STUDY TEXT
◆ ◆ ◆ ◆ ◆ ◆ ◆
Authoritarian-minded people, the people that John Dean wrote about in his book "Conservatives Without Conscience". There's a small number of authoritarian leaders, there's a large number of authoritarian followers and most of the people who voluntarily and enthusiastically become police officers or members of the military are authoritarian followers. Not all of them, certainly not all of them, but probably well over half.
And if you look at the history of other countries, when authoritarian regimes came to power, whether it was Mussolini in Italy, Hitler in Germany, Franco in Spain, look at all the countries in Central and South America, the history that we see over and over and over again is that when an authoritarian leader comes to power the the structures of power and authority within the country which is principally the military and the police, and secondarily the court systems which Donald Trump is right now as Mike Papantonio just pointed out, 650 federal judges. He's fixing to completely reinvent the entire federal judiciary. Those institutions, being inclined toward authoritarianism to begin with, become more authoritarian.
◆ ◆ ◆ ◆ ◆ ◆ ◆
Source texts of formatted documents
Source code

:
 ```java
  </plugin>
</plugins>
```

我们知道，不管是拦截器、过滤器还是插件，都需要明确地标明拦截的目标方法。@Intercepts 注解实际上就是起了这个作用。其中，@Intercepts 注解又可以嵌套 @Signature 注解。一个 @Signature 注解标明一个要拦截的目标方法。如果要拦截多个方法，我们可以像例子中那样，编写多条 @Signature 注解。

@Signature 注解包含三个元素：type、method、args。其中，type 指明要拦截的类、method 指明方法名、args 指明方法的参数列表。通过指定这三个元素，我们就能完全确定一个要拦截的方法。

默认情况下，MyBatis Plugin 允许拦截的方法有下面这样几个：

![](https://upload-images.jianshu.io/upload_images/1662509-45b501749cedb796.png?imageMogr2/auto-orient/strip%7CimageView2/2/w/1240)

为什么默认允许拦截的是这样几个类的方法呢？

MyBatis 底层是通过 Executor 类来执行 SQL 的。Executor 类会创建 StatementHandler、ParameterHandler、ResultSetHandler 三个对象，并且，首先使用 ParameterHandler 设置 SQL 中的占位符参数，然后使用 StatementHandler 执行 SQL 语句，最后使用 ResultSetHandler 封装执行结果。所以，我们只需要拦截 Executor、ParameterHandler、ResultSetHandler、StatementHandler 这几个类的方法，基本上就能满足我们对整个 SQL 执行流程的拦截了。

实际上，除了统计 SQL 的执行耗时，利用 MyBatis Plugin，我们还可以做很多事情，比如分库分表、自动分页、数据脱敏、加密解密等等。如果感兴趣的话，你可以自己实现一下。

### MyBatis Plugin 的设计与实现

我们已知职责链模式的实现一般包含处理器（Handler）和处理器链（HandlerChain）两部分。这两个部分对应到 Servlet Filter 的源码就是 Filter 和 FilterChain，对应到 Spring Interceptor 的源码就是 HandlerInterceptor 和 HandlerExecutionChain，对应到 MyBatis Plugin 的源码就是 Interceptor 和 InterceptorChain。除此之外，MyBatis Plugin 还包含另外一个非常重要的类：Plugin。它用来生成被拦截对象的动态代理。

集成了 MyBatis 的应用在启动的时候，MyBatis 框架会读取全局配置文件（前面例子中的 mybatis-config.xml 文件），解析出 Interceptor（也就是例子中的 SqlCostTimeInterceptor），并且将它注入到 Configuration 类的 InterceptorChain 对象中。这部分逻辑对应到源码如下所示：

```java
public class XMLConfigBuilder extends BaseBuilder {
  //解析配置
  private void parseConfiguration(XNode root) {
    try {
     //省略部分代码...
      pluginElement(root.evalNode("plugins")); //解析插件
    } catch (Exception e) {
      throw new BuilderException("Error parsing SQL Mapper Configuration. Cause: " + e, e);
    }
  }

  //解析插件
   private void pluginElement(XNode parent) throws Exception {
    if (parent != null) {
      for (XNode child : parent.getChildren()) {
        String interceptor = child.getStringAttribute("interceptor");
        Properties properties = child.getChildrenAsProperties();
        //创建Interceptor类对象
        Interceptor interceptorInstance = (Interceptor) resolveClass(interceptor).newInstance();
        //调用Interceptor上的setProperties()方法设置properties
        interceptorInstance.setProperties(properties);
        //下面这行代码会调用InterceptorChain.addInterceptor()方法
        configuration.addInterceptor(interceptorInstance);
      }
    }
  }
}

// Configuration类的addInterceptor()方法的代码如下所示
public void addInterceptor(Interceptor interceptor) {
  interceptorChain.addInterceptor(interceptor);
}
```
◆ ◆ ◆ ◆ ◆ ◆ ◆
PROBLEMS TO SOLVE
**A)** Transcribe the passage on authoritarianism, everything from "Authoritarian-minded people, the" down to "well over half.".
**B)** For each of the following statements, state whether it agrees with the passage on authoritarianism, and support each answer with the deciding words of the passage, quoted exactly.
(i) Most people who voluntarily and enthusiastically become police officers or members of the military are authoritarian followers.
(ii) There is a large number of authoritarian leaders.
(iii) The court systems are the principal structure of power and authority within a country.

ANSWERS BY ITEM NUMBER
**A)**
Authoritarian-minded people, the people that John Dean wrote about in his book "Conservatives Without Conscience". There's a small number of authoritarian leaders, there's a large number of authoritarian followers and most of the people who voluntarily and enthusiastically become police officers or members of the military are authoritarian followers. Not all of them, certainly not all of them, but probably well over half.

**B)**
(i) Yes: "most of the people who voluntarily and enthusiastically become police officers or members of the military are authoritarian followers"
(ii) No: "There's a small number of authoritarian leaders"
(iii) No: "which is principally the military and the police, and secondarily the court systems"